In his testimony, Karr provided only the basic facts that were generally known. He also did not provide any additional credible details. His claim that he had drugged JonBenét was also questionable. The autopsy showed that no substances of this type were found in Ramsey's body. The samples were taken from the alleged perpetrator also did not match the DNA found on the body of the more tragically murdered. He was eventually released from prison, but arrested shortly afterward for possession of child pornography. Unfortunately, the man's computer that was the main evidence disappeared under suspicious circumstances. So Karr was at liberty again.

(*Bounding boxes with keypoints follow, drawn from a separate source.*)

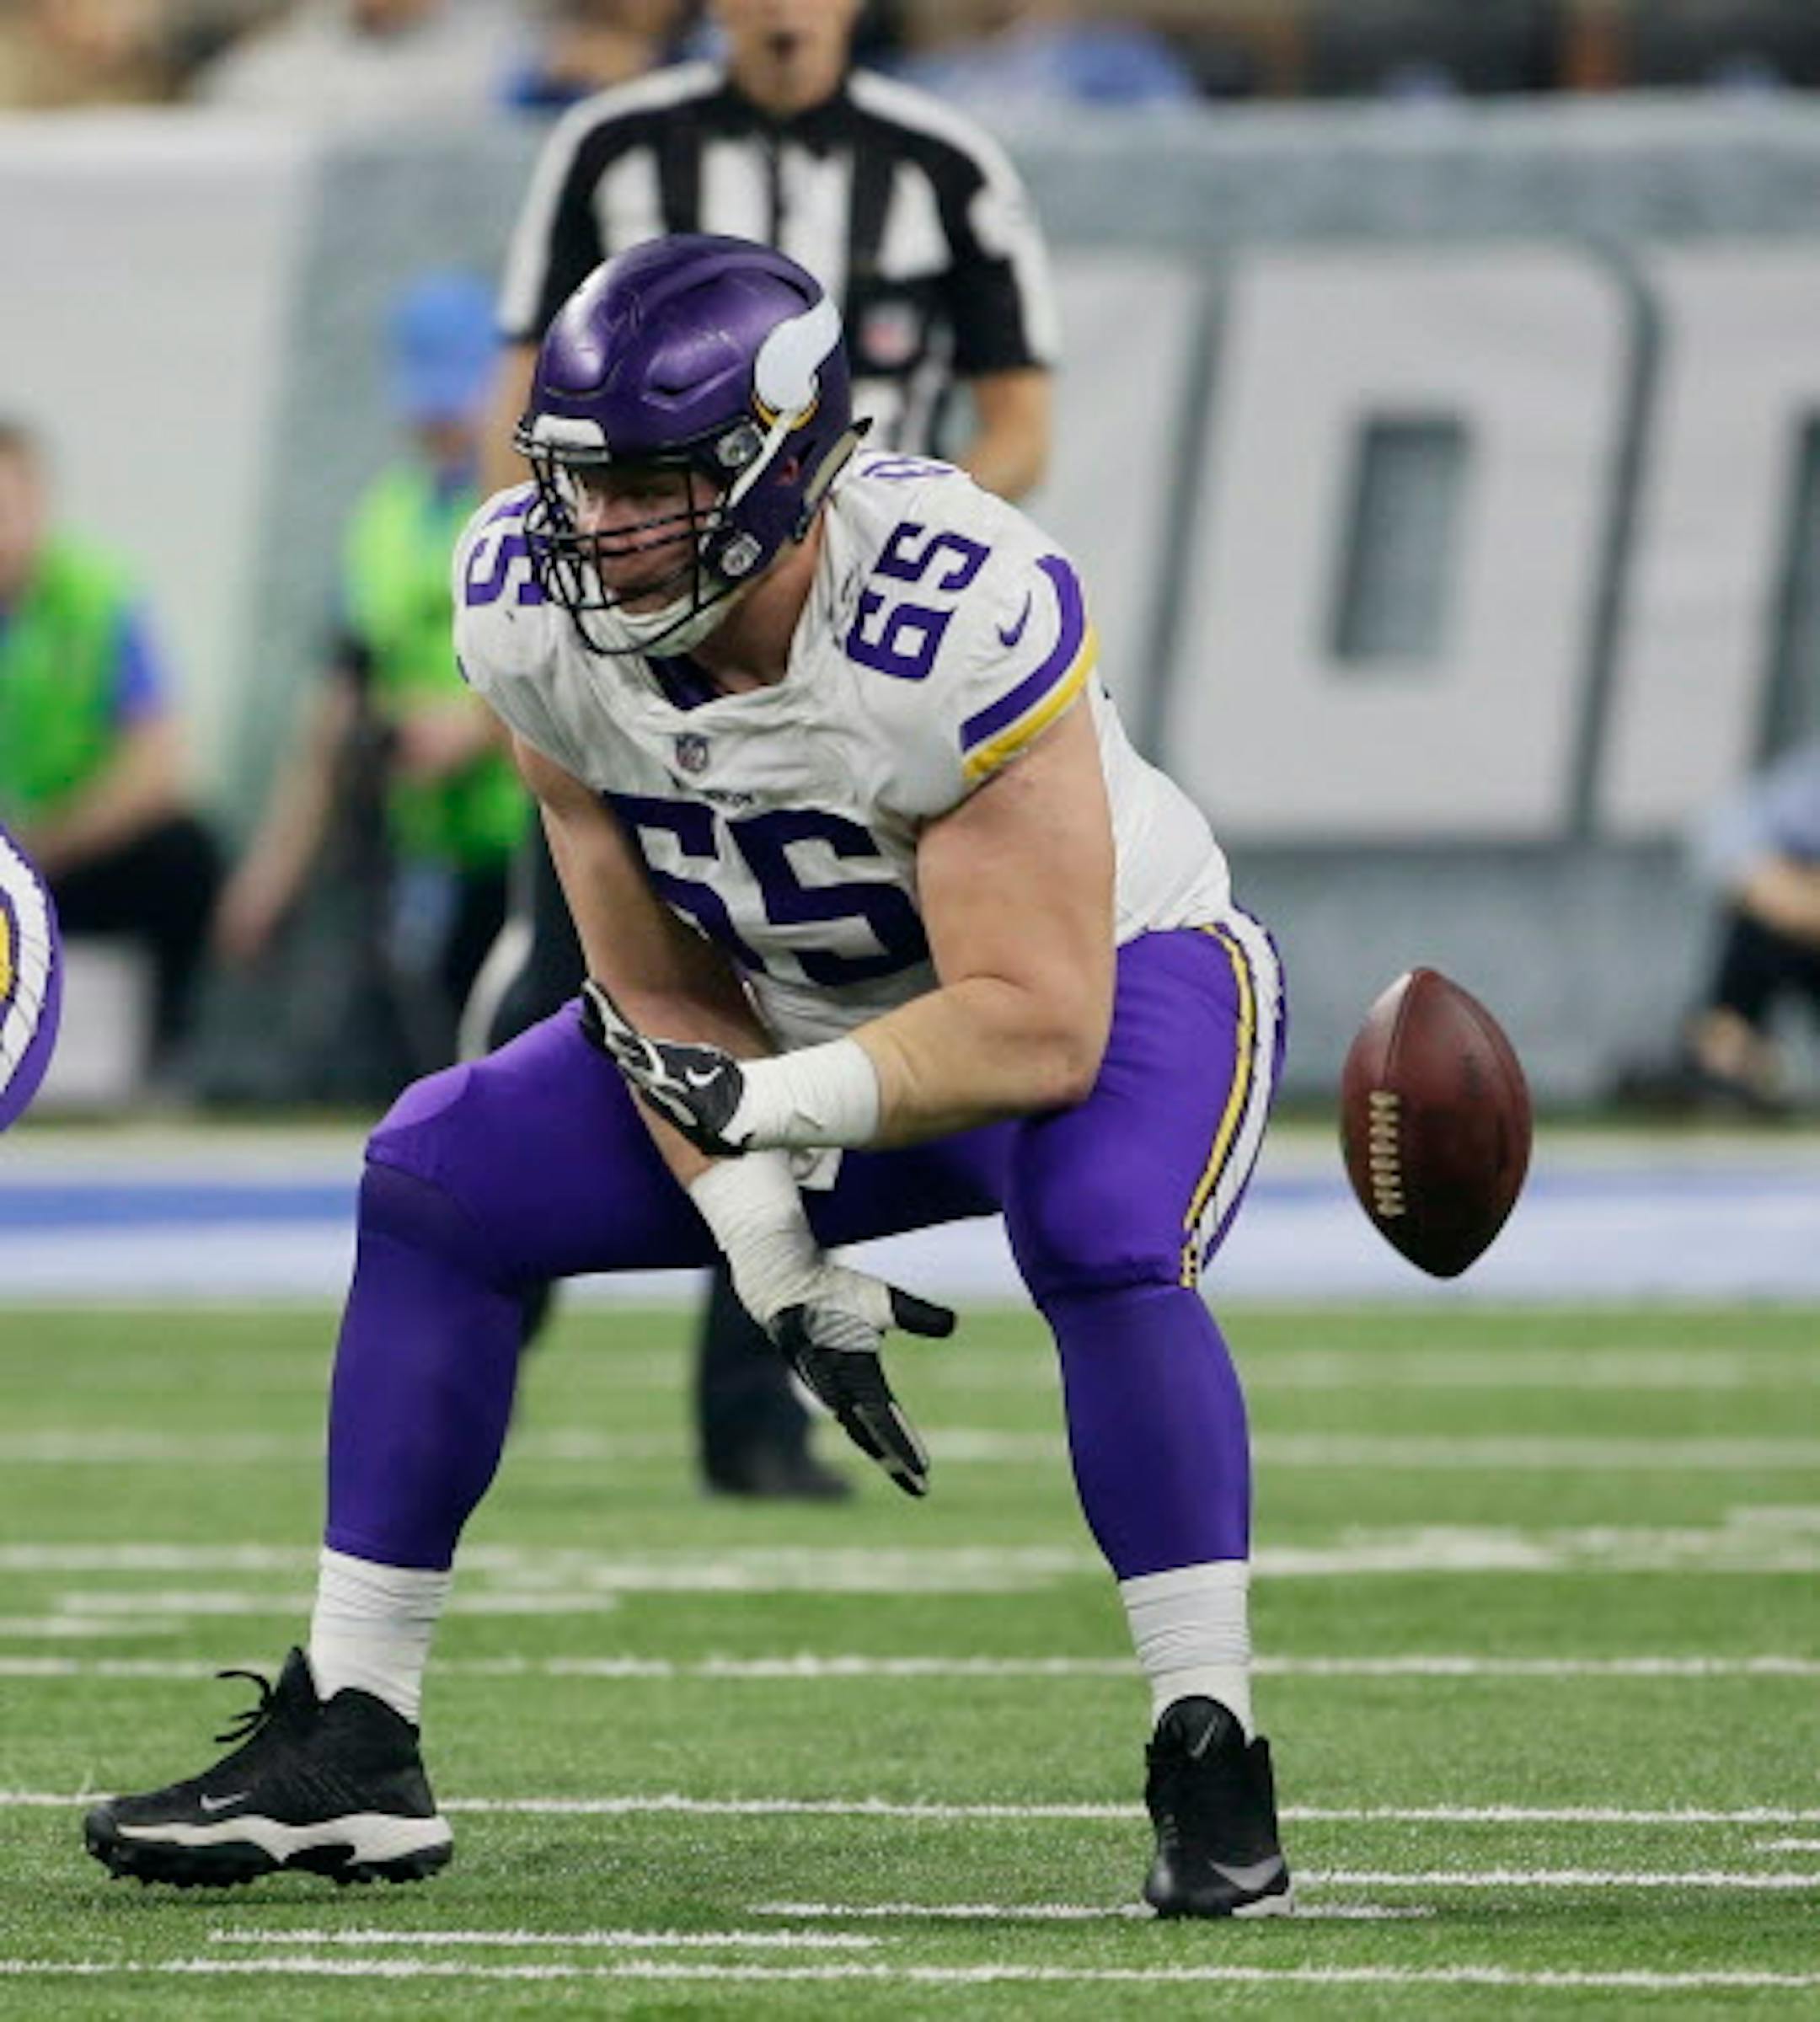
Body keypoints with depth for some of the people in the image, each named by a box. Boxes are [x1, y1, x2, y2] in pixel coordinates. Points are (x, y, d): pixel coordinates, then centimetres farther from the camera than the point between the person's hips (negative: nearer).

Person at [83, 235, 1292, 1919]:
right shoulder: (537, 612, -19)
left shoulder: (953, 624, -37)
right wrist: (780, 1264, -19)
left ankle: (1213, 1772, -28)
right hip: (812, 1017, 6)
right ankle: (349, 1748, 0)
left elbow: (1040, 1028, -36)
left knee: (1103, 1241, -36)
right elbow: (665, 989, -10)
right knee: (434, 1193, -5)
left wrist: (766, 1111, -40)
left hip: (1116, 976, -6)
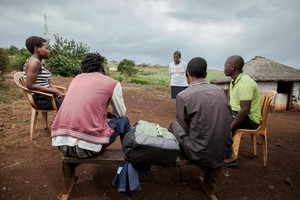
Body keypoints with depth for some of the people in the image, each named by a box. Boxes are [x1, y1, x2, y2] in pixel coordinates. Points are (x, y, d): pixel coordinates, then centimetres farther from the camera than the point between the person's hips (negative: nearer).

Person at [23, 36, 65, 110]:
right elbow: (30, 85, -21)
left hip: (46, 96, 9)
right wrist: (54, 91, -18)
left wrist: (58, 92, -3)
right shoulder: (34, 61, -14)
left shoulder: (41, 62, 14)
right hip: (40, 99, -9)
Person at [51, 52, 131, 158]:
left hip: (61, 143, 6)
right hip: (88, 146, -6)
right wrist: (111, 114, 35)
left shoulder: (76, 78, 15)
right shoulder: (112, 83, 1)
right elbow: (121, 114, 13)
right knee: (124, 121, 17)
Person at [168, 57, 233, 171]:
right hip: (223, 152, 6)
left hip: (201, 156, -5)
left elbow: (184, 129, -6)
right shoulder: (220, 91, -1)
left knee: (174, 125, 13)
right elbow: (228, 122, 7)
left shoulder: (183, 96, -16)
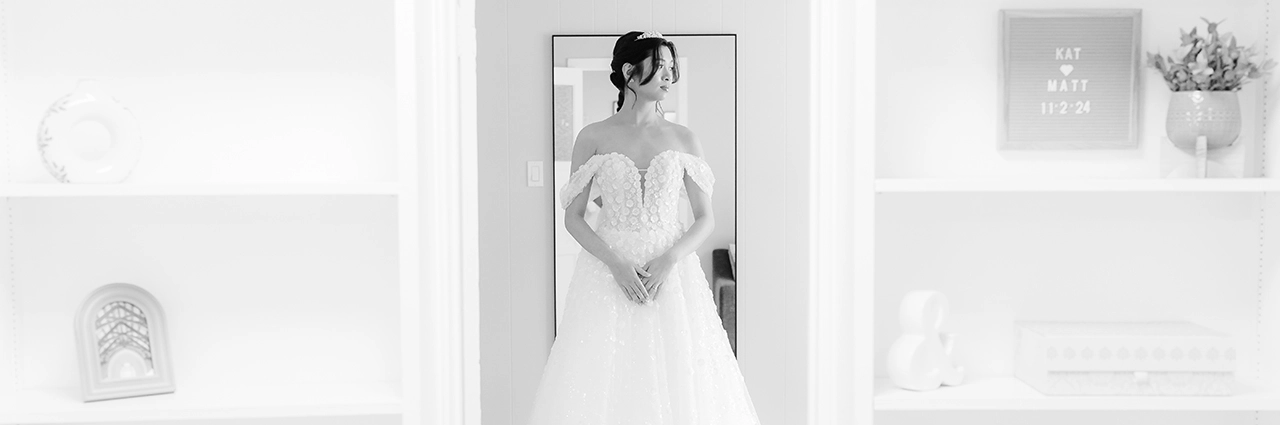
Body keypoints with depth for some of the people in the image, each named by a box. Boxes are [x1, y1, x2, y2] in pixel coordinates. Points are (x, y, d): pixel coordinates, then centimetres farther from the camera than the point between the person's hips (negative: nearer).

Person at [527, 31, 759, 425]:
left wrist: (671, 259, -13)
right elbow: (572, 217, 1)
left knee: (677, 384, 0)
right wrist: (615, 263, -13)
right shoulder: (593, 138, 0)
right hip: (609, 273, -1)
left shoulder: (683, 139, 4)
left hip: (672, 274, 1)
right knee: (602, 383, 0)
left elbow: (705, 218, 5)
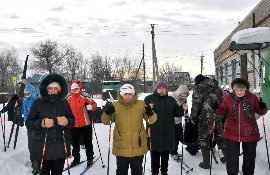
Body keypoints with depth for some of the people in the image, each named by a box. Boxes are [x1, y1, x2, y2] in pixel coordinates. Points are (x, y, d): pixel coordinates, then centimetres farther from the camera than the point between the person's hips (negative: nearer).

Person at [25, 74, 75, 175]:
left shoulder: (64, 103, 10)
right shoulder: (38, 103, 2)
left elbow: (72, 120, 12)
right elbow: (29, 123, 0)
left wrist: (67, 122, -11)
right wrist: (41, 123, -19)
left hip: (60, 147, 2)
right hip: (42, 147, -2)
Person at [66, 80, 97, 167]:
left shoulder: (84, 98, -7)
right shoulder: (68, 99, 4)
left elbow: (94, 105, -6)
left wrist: (91, 107, -26)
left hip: (85, 124, -3)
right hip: (73, 125, 4)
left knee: (87, 142, 6)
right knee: (75, 143, 14)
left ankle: (90, 159, 19)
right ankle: (76, 159, 29)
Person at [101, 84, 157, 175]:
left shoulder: (141, 104, -1)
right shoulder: (115, 105, -2)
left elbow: (152, 120, 2)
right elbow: (106, 122, 2)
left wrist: (150, 113, -20)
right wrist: (107, 113, -18)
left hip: (138, 146, 1)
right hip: (121, 146, 0)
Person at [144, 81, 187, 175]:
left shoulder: (171, 100, 12)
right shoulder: (149, 99, 2)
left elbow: (176, 112, 14)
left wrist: (182, 109, -5)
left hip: (168, 131, 3)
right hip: (155, 131, -3)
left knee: (166, 152, 11)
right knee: (155, 152, 1)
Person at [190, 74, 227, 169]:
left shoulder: (198, 87, -3)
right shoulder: (217, 87, 16)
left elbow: (196, 104, -9)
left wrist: (193, 117, 0)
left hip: (205, 118, -6)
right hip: (218, 117, 6)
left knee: (204, 138, 2)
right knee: (220, 136, 20)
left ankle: (206, 163, 4)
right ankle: (227, 157, 30)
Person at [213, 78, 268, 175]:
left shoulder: (252, 98, -2)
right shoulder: (229, 99, 0)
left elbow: (260, 111, -1)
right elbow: (223, 111, 5)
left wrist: (262, 108, -23)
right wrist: (217, 109, -16)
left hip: (249, 133, 1)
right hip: (232, 133, -1)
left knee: (250, 154, 17)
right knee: (232, 155, 2)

In 2010, the man formally changed his name to Alexis Valoran Reich after revealing himself as a transgender person. The Washington State driver's license showed Delia Alexis Reich. According to Samantha Spiegel, the man intended to undergo sex reassignment surgery just to get closer to younger girls. Karr was also to be a member of the organization "Niepokalanie" dealing with the trafficking and sexual exploitation of children.

Unfortunately, despite all these theories, evidence, circumstantial evidence, and the disclosure of the alleged perpetrators, it has not been possible to state unequivocally who actually killed the 6-year-old girl. The media and numerous internet detectives are still trying to find out what exactly happened that Christmas night.